Quelles solutions envisager pour mettre fin aux ruptures ? Il faut impérativement avoir plus de transparence sur toute la chaîne du médicament. Il faut pouvoir justifier toute rupture à tout moment. Cet hiver, quand il y a eu des ruptures, le discours était opaque, on ne comprenait pas ce qu'il se passait. La transparence permet de comprendre la rupture et de l'éviter à l'avenir. On nous disait chaque fois que les molécules étaient produites et envoyées, mais on ne savait pas où elles étaient ; on savait seulement qu'elles n'étaient pas à l'officine ni chez nos patients. C'était anxiogène : les mères qui avaient une prescription pour un traitement antibiotique, du Doliprane, un antitussif et de la cortisone repartaient les mains vides... Cette opacité entraîne une perte de confiance sur toute la chaîne. Il faut la restaurer et cela passe par la transparence. On a commencé à le faire avec l'ANSM et cela a permis de débloquer peu à peu les situations.

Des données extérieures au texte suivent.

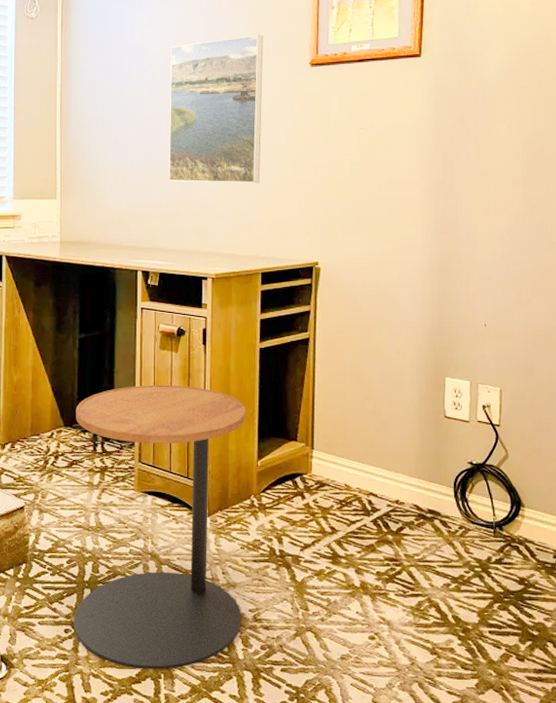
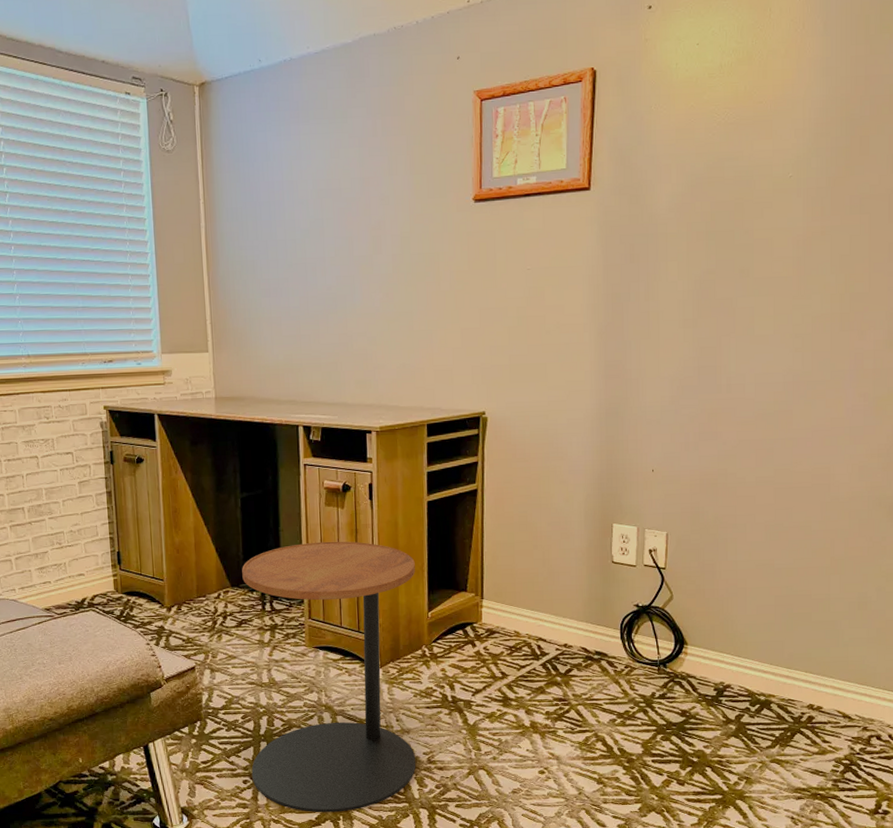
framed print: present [168,35,264,184] -> none [323,167,424,331]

Il faut renforcer le DP-Ruptures, formidable outil mis à disposition par l'ordre, en l'étendant aux industriels et aux grossistes, afin d'identifier le lieu de la rupture.

Les industriels doivent anticiper les besoins. Ils nous expliquent que l'épidémie de cet hiver a été forte. Certes, mais c'était prévisible : nous étions confinés ces deux dernières années ! Et nous retrouvons cette année peu ou prou les chiffres d'il y a trois ans...

Nous demandons également de renforcer le bon usage des médicaments. On a la possibilité de faire des tests rapides d'orientation diagnostique (Trod) afin d'empêcher les mésusages, notamment des antibiotiques. Il y a, par exemple, des Trod d'angine, qui ne sont pas assez déployés. Aux Pays-Bas, l'emploi des Trod a permis de diminuer de 40 % la consommation d'antibiotiques. En période de pénurie, c'est intéressant.

À plus long terme, il conviendra de réindustrialiser la France, y compris dans l'industrie de médicaments, car, plus le circuit est court, plus il est facile de s'approvisionner.

En cas de pénurie, il faudrait pouvoir fermer certains canaux, notamment la dispensation sur internet, qui ne permet pas de gérer les volumes, et réserver les circuits aux grossistes.

Il faut promouvoir les préparations magistrales, cela a été dit. D'ailleurs, le terme ne convient pas, car les préparations magistrales sont destinées à un patient. Il faudrait pouvoir proposer une préparation déjà prête. Pour cela, il nous faut une base réglementaire autorisant à avoir la préparation en avance à l'officine. Il nous faudrait également un tableau d'équivalence permettant de remplacer telle molécule en rupture par une autre, en prévenant le médecin, mais sans son accord, puisque le tableau existerait a priori. Cela permettrait en outre d'économiser du temps médical.

Enfin, quand on doit reconstituer les stocks, il faut commencer prioritairement par les officines, puis les reconstituer chez les grossistes et en dernier lieu chez les industriels, et non l'inverse, comme on l'a fait cet hiver.

On ne doit pas s'habituer à vivre avec les ruptures. Nous devons en sortir.